Le discours sur les femmes est évidemment politiquement incorrect (« J’étais prêt à sortir ma putain de bite », p. 25 ; évocation des prouesses des films pornos hétéros : « elles baisent parfois avec six mecs en même temps… un dans le cul, un dans la bouche… elles ne disent pas non aux éjacs faciales ! » (p. 28)). Mais l’auteur-personnage ne présente jamais ce discours comme un modèle de fierté ; au contraire, il pratique l’auto-flagellation, ce qui se révélera porteur pour des lycéens : « Depuis la puberté et l’apparition de cette damnée sexualité, tout va en empirant. Je suis totalement enchaîné à mes désirs biologiques hétérosexuels » (p. 70) ; ou bien carrément : « Je suis une merde. Je mérite pas d’avoir une petite amie » (p. 97). Notons au passage qu’il est rare qu’un hétérosexuel se définisse comme hétéro. Une vignette montre ses amis le vannant sur ce thème : « Combien tu paries que Joe est devenu gay et que son job, en fait, c’est de virer toutes les femmes des vidéos ? » (p. 75). Le discours sur la « merveilleuse et douce pornographie » (p. 98) ne manquera pas de choquer les staliniens de la sexualité bien ordonnée.

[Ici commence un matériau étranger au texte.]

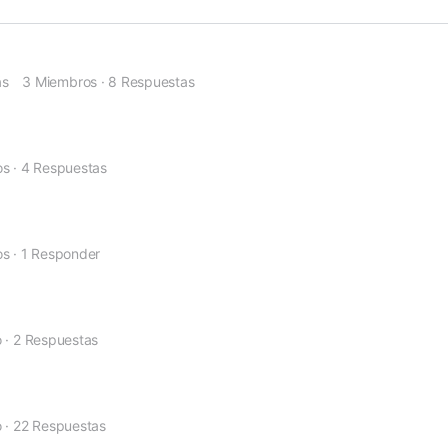
ás
3 Miembros
·
8 Respuestas
os
·
4 Respuestas
os
·
1 Responder
o
·
2 Respuestas
o
·
22 Respuestas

Le livre est aussi un support de réflexion sur l’autobiographie. De nombreux flashbacks montrent le rapport entre le personnage enfant, déjà adonné à la masturbation, et le personnage adulte (ex. p. 36). On note une planche provocatrice, où le modèle dédicataire de l’album, Robert Crumb, est représenté sur un tee-shirt, ancien cadeau de l’ex-petite amie de l’auteur, devenu (je cite) « serviette à foutre » (p. 96). Une planche remarquable, p. 102, montre le personnage-auteur s’interroger sur l’intérêt des flashbacks ; mais ce n’est pas tout, il s’interroge aussi sur l’intérêt de ce livre où il « s’apitoie sur la pornographie. C’est de la branlette en bande dessinée » (p. 115). Bref, un livre couillu, pour permettre aux lycéens de réfléchir en toute liberté sur la sexualité.